* **Given problem**: Please rewrite the records below, changing every "Outline" to "Trace" and leaving everything else untouched.

==== Data ====

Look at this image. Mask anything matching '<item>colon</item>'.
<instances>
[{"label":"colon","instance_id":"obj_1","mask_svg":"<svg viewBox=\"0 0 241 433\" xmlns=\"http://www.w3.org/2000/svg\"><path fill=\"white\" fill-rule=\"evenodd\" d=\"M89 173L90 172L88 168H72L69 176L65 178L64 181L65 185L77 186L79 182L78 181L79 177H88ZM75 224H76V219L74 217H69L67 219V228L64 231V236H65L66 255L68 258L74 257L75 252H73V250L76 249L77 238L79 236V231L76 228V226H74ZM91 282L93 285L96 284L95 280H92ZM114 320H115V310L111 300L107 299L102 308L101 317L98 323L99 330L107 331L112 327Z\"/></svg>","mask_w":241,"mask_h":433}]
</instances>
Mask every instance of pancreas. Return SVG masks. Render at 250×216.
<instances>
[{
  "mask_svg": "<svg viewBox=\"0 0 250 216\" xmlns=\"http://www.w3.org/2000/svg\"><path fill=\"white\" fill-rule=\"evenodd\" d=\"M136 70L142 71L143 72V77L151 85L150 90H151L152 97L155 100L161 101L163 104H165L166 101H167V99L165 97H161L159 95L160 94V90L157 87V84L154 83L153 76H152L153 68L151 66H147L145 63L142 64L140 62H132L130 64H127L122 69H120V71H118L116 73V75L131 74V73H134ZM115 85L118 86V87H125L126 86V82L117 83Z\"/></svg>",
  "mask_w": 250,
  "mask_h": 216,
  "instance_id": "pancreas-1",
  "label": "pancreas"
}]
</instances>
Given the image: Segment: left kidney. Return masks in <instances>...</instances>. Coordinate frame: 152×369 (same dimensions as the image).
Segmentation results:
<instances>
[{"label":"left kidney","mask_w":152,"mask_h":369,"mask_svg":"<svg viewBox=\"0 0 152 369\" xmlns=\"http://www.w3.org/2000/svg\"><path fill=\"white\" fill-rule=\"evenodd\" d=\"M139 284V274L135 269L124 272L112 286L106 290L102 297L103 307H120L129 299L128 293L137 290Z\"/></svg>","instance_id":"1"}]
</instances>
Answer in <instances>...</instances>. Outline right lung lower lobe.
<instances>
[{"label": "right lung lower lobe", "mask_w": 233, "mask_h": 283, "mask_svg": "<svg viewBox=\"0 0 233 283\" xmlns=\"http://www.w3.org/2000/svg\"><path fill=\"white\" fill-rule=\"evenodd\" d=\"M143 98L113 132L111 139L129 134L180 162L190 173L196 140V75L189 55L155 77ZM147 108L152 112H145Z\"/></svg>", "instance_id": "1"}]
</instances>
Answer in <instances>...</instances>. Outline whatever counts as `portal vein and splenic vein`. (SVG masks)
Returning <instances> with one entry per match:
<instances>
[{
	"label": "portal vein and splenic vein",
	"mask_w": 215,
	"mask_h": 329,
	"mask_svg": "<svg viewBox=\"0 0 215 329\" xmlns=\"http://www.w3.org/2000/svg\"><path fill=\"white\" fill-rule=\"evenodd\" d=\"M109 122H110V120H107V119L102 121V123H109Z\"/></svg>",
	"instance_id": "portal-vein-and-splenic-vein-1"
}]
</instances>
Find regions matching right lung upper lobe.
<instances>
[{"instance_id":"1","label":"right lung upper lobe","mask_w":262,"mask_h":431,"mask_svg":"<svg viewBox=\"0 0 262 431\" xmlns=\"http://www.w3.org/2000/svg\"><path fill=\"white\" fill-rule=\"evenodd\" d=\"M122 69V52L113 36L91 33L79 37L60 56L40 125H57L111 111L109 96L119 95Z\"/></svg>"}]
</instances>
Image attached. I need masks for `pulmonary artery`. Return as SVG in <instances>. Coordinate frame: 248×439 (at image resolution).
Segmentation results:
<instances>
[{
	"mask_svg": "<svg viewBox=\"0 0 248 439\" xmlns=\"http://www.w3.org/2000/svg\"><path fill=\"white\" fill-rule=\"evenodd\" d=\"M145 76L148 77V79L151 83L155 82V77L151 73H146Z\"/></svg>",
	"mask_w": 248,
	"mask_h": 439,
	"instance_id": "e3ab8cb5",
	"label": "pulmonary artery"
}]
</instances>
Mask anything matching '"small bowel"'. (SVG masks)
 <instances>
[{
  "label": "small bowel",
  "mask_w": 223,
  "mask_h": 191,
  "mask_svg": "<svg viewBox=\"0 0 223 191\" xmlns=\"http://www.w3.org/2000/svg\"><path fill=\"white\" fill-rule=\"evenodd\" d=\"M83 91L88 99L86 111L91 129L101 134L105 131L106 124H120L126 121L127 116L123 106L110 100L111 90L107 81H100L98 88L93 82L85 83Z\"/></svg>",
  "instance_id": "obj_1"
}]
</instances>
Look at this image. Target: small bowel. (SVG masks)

====

* **Result below**:
Look at this image. Mask anything matching '<item>colon</item>'.
<instances>
[{"label":"colon","instance_id":"obj_1","mask_svg":"<svg viewBox=\"0 0 241 433\" xmlns=\"http://www.w3.org/2000/svg\"><path fill=\"white\" fill-rule=\"evenodd\" d=\"M89 173L90 172L88 168H72L69 176L65 178L64 181L65 185L77 186L79 182L78 181L79 177H88ZM75 224H76V219L74 217H69L67 219V228L64 231V236H65L66 255L68 258L74 257L75 252H73V250L76 249L77 238L79 236V231L76 228V226H74ZM91 282L93 285L96 284L95 280H92ZM114 320H115V310L111 300L107 299L102 308L101 317L98 323L99 330L107 331L112 327Z\"/></svg>","mask_w":241,"mask_h":433}]
</instances>
Mask every instance of pancreas. Return SVG masks. Render at 250×216.
<instances>
[{
  "mask_svg": "<svg viewBox=\"0 0 250 216\" xmlns=\"http://www.w3.org/2000/svg\"><path fill=\"white\" fill-rule=\"evenodd\" d=\"M136 70L142 71L143 72V77L151 85L150 90H151L152 97L155 100L161 101L163 104H165L166 101H167V99L165 97H161L159 95L160 94V90L157 87V84L154 83L153 76H152L153 68L151 66H147L145 63L142 64L140 62H132L130 64H127L122 69H120V71H118L116 73V75L131 74V73H134ZM115 85L118 86V87H125L126 86V82L117 83Z\"/></svg>",
  "mask_w": 250,
  "mask_h": 216,
  "instance_id": "pancreas-1",
  "label": "pancreas"
}]
</instances>
Given the image: Segment: left kidney. Return masks in <instances>...</instances>. Coordinate frame: 152×369 (same dimensions as the image).
Segmentation results:
<instances>
[{"label":"left kidney","mask_w":152,"mask_h":369,"mask_svg":"<svg viewBox=\"0 0 152 369\" xmlns=\"http://www.w3.org/2000/svg\"><path fill=\"white\" fill-rule=\"evenodd\" d=\"M139 284V274L135 269L124 272L112 286L106 290L102 297L103 307H120L129 299L128 293L137 290Z\"/></svg>","instance_id":"1"}]
</instances>
Answer in <instances>...</instances>. Trace right lung lower lobe.
<instances>
[{"label": "right lung lower lobe", "mask_w": 233, "mask_h": 283, "mask_svg": "<svg viewBox=\"0 0 233 283\" xmlns=\"http://www.w3.org/2000/svg\"><path fill=\"white\" fill-rule=\"evenodd\" d=\"M143 98L113 132L111 139L129 134L180 162L190 173L196 140V75L189 55L155 77ZM147 108L152 112H145Z\"/></svg>", "instance_id": "1"}]
</instances>
Answer in <instances>...</instances>. Trace whatever counts as `portal vein and splenic vein`. (SVG masks)
Returning <instances> with one entry per match:
<instances>
[{
	"label": "portal vein and splenic vein",
	"mask_w": 215,
	"mask_h": 329,
	"mask_svg": "<svg viewBox=\"0 0 215 329\" xmlns=\"http://www.w3.org/2000/svg\"><path fill=\"white\" fill-rule=\"evenodd\" d=\"M109 122H110V120H107V119L102 121V123H109Z\"/></svg>",
	"instance_id": "portal-vein-and-splenic-vein-1"
}]
</instances>
Find regions matching right lung upper lobe.
<instances>
[{"instance_id":"1","label":"right lung upper lobe","mask_w":262,"mask_h":431,"mask_svg":"<svg viewBox=\"0 0 262 431\" xmlns=\"http://www.w3.org/2000/svg\"><path fill=\"white\" fill-rule=\"evenodd\" d=\"M122 69V52L113 36L91 33L79 37L60 56L40 125H57L111 111L109 96L119 95Z\"/></svg>"}]
</instances>
Image attached. I need masks for `pulmonary artery`. Return as SVG in <instances>. Coordinate frame: 248×439 (at image resolution).
Segmentation results:
<instances>
[{
	"mask_svg": "<svg viewBox=\"0 0 248 439\" xmlns=\"http://www.w3.org/2000/svg\"><path fill=\"white\" fill-rule=\"evenodd\" d=\"M145 76L148 77V79L151 83L155 82V77L151 73H146Z\"/></svg>",
	"mask_w": 248,
	"mask_h": 439,
	"instance_id": "e3ab8cb5",
	"label": "pulmonary artery"
}]
</instances>
Mask anything matching '"small bowel"'. (SVG masks)
 <instances>
[{
  "label": "small bowel",
  "mask_w": 223,
  "mask_h": 191,
  "mask_svg": "<svg viewBox=\"0 0 223 191\" xmlns=\"http://www.w3.org/2000/svg\"><path fill=\"white\" fill-rule=\"evenodd\" d=\"M83 91L88 99L86 111L91 129L101 134L105 131L106 124H120L126 121L127 116L123 106L110 100L111 90L107 81H100L98 88L93 82L85 83Z\"/></svg>",
  "instance_id": "obj_1"
}]
</instances>
Look at this image. Target: small bowel. (SVG masks)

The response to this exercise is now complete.